This method should return an array that looks like...

[ 6
, -3
, 3
, 3 ]

5. Pick only the best pairs

We need to then store the index with the score so that we can sort on score without losing the index. Sort the cumulative scores in order we create a list of the indices indices... 

# Sort pairs by score retaining the index to the pair
arr = sorted([(i, cumulative[i]) 
    for i in range(0, len(cumulative))], 
    key=lambda item: item[1])

It looks like...

[ (1, -3)
, (2, 3)
, (3, 3)
, (0, 6) ]

Pick the top scoring items deleting the excluded items as we go, this way we retain the best pairs and discard the worst...

def get_best_pairs(a, b):
    pairs = get_pairs(a, b)
    excludes = get_pairs_excluded_by_pairs(pairs)
    scores = get_pairs_scores(pairs, a)
    cumulative = get_cumulative_scores_for_pairs(pairs, excludes, scores)

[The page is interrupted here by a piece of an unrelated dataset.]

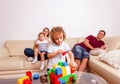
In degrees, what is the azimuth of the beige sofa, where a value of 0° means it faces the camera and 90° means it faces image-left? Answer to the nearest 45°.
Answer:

    # Sort pairs by score retaining the index to the pair
    arr = sorted([(i, cumulative[i]) 
        for i in range(0, len(cumulative))], 
        key=lambda item: item[1])

    # Work through in order of scores to find the best pair combination
    top = []
    while len(arr):
        topitem = arr.pop()
        top.append(topitem[0])

        # Remove the indices that are excluded by this one
        arr = [(i, score) 
            for i, score in arr 
                if i not in excludes[topitem[0]]]

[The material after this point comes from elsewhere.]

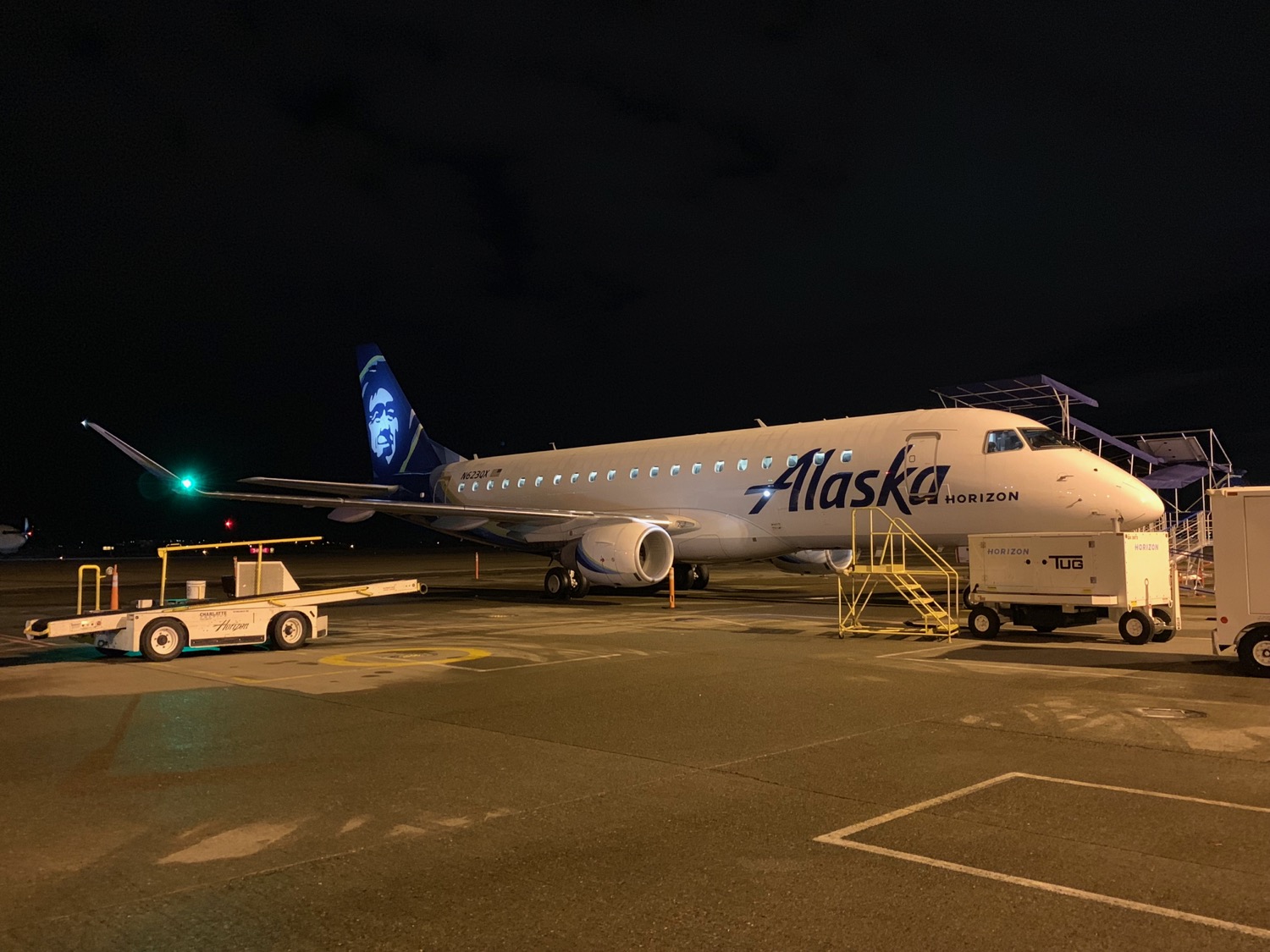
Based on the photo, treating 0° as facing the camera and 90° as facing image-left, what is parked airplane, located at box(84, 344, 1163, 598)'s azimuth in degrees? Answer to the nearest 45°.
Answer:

    # Sort the resulting pairs by index
    return sorted([pairs[i] for i in top], key=lambda item: item[0])

Our top list would look like, where the pair with the index 1 has been dropped because it was low scoring and excluded by higher scoring pairs...

[ (0, 0)
, (1, 2)
, (2, 3) ]

6. Build the result

Sort the selected pairs and build the result by incrementing each index to the next pair. When we run out of pairs increment until we reach the end of each list...

def get_indexes_for_best_pairing(a, b):
    pairs = get_best_pairs(a, b)
    result = [];
    i = 0
    j = 0
    next = None
    pair = None
    while True:

        # This is the first loop or we just dropped a pair into the result
        # vector so we need to get the next one
        if next == None:

            # Get the next pair and we will increment the index up to this
            if len(pairs):
                next = pairs.pop(0)
                pair = next

            # No more pairs increment the index to the end of both lists
            else:
                next = (len(a), len(b))
                pair = None

        # We increment the index of the first list first
        if i < next[0]:
            result.append((i, None))
            i += 1

        # We increment the index of the second list when first has reached
        # the next pair
        elif j < next[1]:
            result.append((None, j))
            j += 1

        # If both indexes are fully incremented up to the next pair and we
        # have a pair to add we add it to the result and increment both
        # clearing the next parameter so we get a new one next time around
        elif pair != None:
            result.append((pair[0], pair[1]));
            i += 1
            j += 1
            next = None

        # We reached the end
        else:
            break
    return result

And finally our result would look like...

[ (0, 0)
, (None, 1)
, (1, 2)
, (2, 3)
, (3, None) ]